Routers handle network traffic as well as the assignment of IP addresses in most common configurations. Devices connected to a router may receive a private IP address and are all considered part of the same LAN; devices can connect over Ethernet or WiFi.

Modems:

Occasionally supplied by ISPs, a modem provides Internet access by transmitting data to and from a connected device via the modem's interface. Traditional (wireline) modems use a physical connection as the interface medium -- a coaxial or fiber-optic cable in most cases -- while cellular (wireless) modems rely upon radio frequency (RF) signal.

Standalone modems are not commonplace since most ISPs supply routers with built-in broadband interfaces. The Internet access supplied by a modem can give WAN access directly to a single device, or multiple devices when fed through a router.

WAN Failover is accomplished by having a backup Internet connection ready to kick in should the primary means of WAN access go offline. A second modem is required to facilitate this.

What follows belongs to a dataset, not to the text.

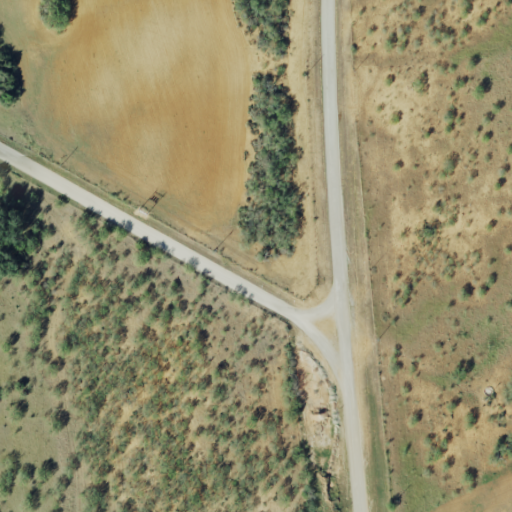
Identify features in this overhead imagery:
road: (331, 152)
road: (160, 235)
road: (334, 316)
road: (351, 419)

NOTE: Whether built into a second router appliance or existing as a standalone device, two modems are needed.

Switches:

A switch is a network appliance that houses multiple Ethernet ports but does not handle any sort of routing. These devices are used to expand the number of ports available to a router without requiring a replacement router to acquire more ports (since switches are less expensive).

Firewalls:

Hardware firewalls are purpose-built appliances designed to provide network security. While some degree of control and protection can be achieved using the features included in a traditional router, advanced applications will begin to strain the resources of said router. A dedicated firewall can be installed to gain additional security precautions.

MAC Addresses:

A media access control (MAC) address is a unique identifier associated with a device's network interface; they are assigned by the hardware manufacturer and are static by nature. As equipment joins a network, the IP address obtained from the ISP (or LAN router) becomes associated with a MAC address belonging to each connected device.

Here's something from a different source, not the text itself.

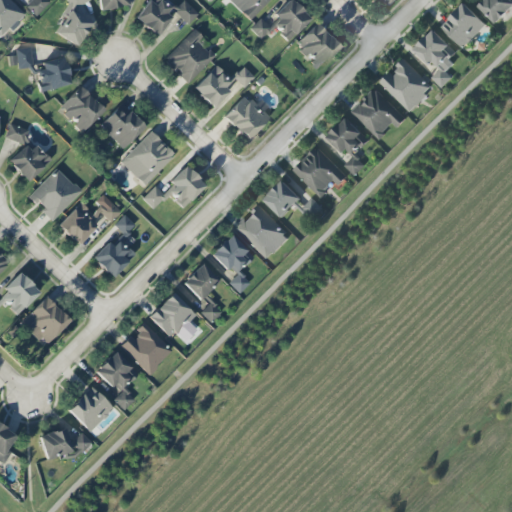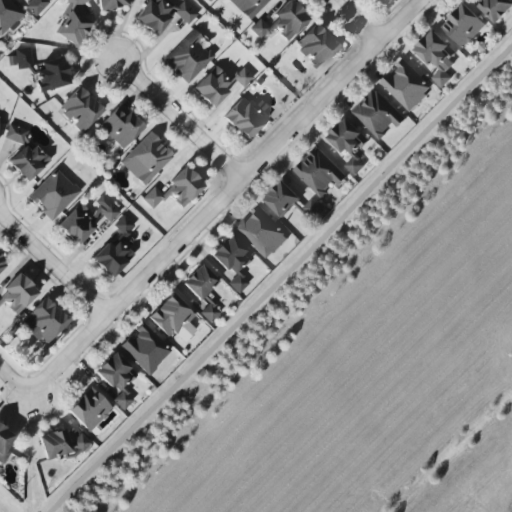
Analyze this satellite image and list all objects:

All network-enabled electronics -- computers, cell phones, printers, firewalls, etc. -- have at least one MAC address, including Accelerated LTE Routers.

Firmware:

Hardware consists of the physical components belonging to a digital system. Software is the set of instructions that spell out how that system can function.

Firmware, in turn, is the underlying logic that ensures each hardware component is capable of properly fulfilling the instructions provided by software.

Data Center:

A centralized location for network infrastructure. At smaller locations, this could be a telecommunications ("telco") closet or an on-site server room. Larger enterprises have off-site data centers that are managed remotely. A hardened data center is designed to stay online in the face of catastrophic events.

As more and more services migrate "to the cloud" (by way of Office 365, OneDrive, etc.) businesses are moving away from on-site data centers, and even letting go of internally managed remote data centers, for subscription-based Infrastructure-as-a-Service.